Exact copies of the lines from the line containing "Mannschaften holten sich" through the last line of the entries below are the whole answer.

Data listing |
==================================================

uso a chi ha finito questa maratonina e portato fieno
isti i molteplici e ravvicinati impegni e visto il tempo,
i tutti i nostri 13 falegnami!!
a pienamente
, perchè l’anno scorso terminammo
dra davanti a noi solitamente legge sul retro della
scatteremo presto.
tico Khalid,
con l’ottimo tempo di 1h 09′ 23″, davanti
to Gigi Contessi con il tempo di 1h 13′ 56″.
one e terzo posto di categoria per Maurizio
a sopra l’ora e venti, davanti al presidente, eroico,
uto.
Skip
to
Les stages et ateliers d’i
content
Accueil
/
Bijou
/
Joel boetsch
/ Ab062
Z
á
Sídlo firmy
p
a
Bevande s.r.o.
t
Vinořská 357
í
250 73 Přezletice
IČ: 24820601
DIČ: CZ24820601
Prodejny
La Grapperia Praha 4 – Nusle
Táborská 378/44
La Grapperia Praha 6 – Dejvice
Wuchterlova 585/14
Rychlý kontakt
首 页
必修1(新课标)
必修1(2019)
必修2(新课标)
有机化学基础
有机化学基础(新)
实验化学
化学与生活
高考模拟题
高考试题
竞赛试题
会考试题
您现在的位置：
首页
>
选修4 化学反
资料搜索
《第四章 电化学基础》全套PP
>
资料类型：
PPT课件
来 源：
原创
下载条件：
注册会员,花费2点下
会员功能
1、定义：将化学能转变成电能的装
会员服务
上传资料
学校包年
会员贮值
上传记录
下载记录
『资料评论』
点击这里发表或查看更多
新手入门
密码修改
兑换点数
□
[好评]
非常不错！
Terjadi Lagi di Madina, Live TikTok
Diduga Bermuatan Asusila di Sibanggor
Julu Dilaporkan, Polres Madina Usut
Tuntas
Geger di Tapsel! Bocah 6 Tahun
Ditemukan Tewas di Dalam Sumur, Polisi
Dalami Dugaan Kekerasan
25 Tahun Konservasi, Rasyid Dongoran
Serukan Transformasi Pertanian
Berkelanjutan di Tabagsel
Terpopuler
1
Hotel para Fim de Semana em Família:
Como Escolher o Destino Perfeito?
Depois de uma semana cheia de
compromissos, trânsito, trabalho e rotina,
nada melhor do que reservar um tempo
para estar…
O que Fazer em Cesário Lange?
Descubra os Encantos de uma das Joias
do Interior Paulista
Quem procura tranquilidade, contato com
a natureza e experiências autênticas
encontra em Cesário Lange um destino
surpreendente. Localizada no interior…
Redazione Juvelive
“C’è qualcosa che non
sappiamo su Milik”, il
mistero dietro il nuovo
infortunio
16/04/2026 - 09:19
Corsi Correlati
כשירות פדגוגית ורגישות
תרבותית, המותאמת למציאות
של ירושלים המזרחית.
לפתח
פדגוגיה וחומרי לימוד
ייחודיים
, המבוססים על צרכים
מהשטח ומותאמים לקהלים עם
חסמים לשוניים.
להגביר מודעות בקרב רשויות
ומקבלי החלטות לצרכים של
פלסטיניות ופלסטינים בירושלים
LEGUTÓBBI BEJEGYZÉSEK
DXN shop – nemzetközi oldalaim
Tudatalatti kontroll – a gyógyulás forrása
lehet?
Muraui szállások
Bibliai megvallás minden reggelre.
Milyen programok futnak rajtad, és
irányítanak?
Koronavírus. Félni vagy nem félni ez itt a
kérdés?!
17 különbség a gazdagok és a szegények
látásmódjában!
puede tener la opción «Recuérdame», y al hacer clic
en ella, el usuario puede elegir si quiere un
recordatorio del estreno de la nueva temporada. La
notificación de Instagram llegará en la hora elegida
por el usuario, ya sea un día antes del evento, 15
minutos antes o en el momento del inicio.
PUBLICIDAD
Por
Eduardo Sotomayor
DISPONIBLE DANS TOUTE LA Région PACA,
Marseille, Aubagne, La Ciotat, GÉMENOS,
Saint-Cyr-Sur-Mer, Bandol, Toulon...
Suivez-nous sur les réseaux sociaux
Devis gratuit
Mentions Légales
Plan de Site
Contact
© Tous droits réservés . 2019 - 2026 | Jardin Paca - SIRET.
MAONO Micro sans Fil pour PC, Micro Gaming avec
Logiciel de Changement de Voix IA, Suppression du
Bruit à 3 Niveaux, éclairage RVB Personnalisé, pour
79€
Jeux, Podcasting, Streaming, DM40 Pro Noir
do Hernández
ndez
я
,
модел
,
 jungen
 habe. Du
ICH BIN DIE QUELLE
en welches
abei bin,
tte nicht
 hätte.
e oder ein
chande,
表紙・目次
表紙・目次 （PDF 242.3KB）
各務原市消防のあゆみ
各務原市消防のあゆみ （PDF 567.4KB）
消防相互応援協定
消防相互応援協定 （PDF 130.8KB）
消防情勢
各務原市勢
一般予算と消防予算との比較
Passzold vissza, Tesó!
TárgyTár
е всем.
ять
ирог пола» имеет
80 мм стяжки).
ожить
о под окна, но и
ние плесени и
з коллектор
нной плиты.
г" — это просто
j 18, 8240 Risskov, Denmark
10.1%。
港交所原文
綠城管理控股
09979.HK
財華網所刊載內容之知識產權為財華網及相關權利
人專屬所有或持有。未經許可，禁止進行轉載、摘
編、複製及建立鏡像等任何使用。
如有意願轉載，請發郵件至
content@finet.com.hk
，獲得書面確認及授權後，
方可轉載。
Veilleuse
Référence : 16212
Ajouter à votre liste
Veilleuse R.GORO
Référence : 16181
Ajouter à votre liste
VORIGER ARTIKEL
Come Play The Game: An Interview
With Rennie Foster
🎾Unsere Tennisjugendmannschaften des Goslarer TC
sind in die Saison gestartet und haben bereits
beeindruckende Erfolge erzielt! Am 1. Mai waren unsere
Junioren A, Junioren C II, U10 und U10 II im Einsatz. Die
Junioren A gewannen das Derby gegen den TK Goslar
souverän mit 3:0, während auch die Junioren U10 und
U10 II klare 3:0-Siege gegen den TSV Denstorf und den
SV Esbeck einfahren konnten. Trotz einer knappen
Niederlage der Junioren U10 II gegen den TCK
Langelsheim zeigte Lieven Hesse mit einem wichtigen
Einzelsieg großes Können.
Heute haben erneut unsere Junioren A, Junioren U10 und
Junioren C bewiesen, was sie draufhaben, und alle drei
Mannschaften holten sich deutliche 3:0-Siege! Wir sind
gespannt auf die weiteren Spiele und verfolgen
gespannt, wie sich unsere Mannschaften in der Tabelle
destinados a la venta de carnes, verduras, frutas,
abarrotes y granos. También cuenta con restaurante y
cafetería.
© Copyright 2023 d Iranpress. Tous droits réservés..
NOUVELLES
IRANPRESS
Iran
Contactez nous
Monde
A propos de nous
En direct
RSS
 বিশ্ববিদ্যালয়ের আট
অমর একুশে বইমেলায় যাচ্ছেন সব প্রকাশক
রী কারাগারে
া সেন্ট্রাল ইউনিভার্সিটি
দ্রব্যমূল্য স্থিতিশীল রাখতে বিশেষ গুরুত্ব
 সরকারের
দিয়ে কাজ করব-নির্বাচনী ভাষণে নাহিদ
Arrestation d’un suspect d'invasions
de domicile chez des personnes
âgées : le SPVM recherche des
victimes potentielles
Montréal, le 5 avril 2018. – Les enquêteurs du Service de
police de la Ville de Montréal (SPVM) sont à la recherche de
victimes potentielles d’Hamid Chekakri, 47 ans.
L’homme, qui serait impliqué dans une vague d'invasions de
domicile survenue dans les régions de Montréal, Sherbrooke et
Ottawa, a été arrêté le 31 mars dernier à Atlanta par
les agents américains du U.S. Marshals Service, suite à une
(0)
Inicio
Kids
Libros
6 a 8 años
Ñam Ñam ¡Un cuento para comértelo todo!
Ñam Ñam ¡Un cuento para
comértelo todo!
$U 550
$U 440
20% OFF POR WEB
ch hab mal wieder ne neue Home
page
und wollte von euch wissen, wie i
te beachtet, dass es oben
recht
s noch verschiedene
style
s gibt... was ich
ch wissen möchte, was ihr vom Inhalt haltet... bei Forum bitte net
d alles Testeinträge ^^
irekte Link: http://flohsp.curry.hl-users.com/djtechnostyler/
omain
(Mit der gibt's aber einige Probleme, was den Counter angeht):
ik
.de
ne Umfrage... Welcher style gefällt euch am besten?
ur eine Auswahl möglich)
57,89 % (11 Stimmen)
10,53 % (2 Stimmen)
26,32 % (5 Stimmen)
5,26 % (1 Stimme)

==================================================

Your solution |
Mannschaften holten sich deutliche 3:0-Siege! Wir sind
gespannt auf die weiteren Spiele und verfolgen
gespannt, wie sich unsere Mannschaften in der Tabelle
destinados a la venta de carnes, verduras, frutas,
abarrotes y granos. También cuenta con restaurante y
cafetería.
© Copyright 2023 d Iranpress. Tous droits réservés..
NOUVELLES
IRANPRESS
Iran
Contactez nous
Monde
A propos de nous
En direct
RSS
 বিশ্ববিদ্যালয়ের আট
অমর একুশে বইমেলায় যাচ্ছেন সব প্রকাশক
রী কারাগারে
া সেন্ট্রাল ইউনিভার্সিটি
দ্রব্যমূল্য স্থিতিশীল রাখতে বিশেষ গুরুত্ব
 সরকারের
দিয়ে কাজ করব-নির্বাচনী ভাষণে নাহিদ
Arrestation d’un suspect d'invasions
de domicile chez des personnes
âgées : le SPVM recherche des
victimes potentielles
Montréal, le 5 avril 2018. – Les enquêteurs du Service de
police de la Ville de Montréal (SPVM) sont à la recherche de
victimes potentielles d’Hamid Chekakri, 47 ans.
L’homme, qui serait impliqué dans une vague d'invasions de
domicile survenue dans les régions de Montréal, Sherbrooke et
Ottawa, a été arrêté le 31 mars dernier à Atlanta par
les agents américains du U.S. Marshals Service, suite à une
(0)
Inicio
Kids
Libros
6 a 8 años
Ñam Ñam ¡Un cuento para comértelo todo!
Ñam Ñam ¡Un cuento para
comértelo todo!
$U 550
$U 440
20% OFF POR WEB
ch hab mal wieder ne neue Home
page
und wollte von euch wissen, wie i
te beachtet, dass es oben
recht
s noch verschiedene
style
s gibt... was ich
ch wissen möchte, was ihr vom Inhalt haltet... bei Forum bitte net
d alles Testeinträge ^^
irekte Link: http://flohsp.curry.hl-users.com/djtechnostyler/
omain
(Mit der gibt's aber einige Probleme, was den Counter angeht):
ik
.de
ne Umfrage... Welcher style gefällt euch am besten?
ur eine Auswahl möglich)
57,89 % (11 Stimmen)
10,53 % (2 Stimmen)
26,32 % (5 Stimmen)
5,26 % (1 Stimme)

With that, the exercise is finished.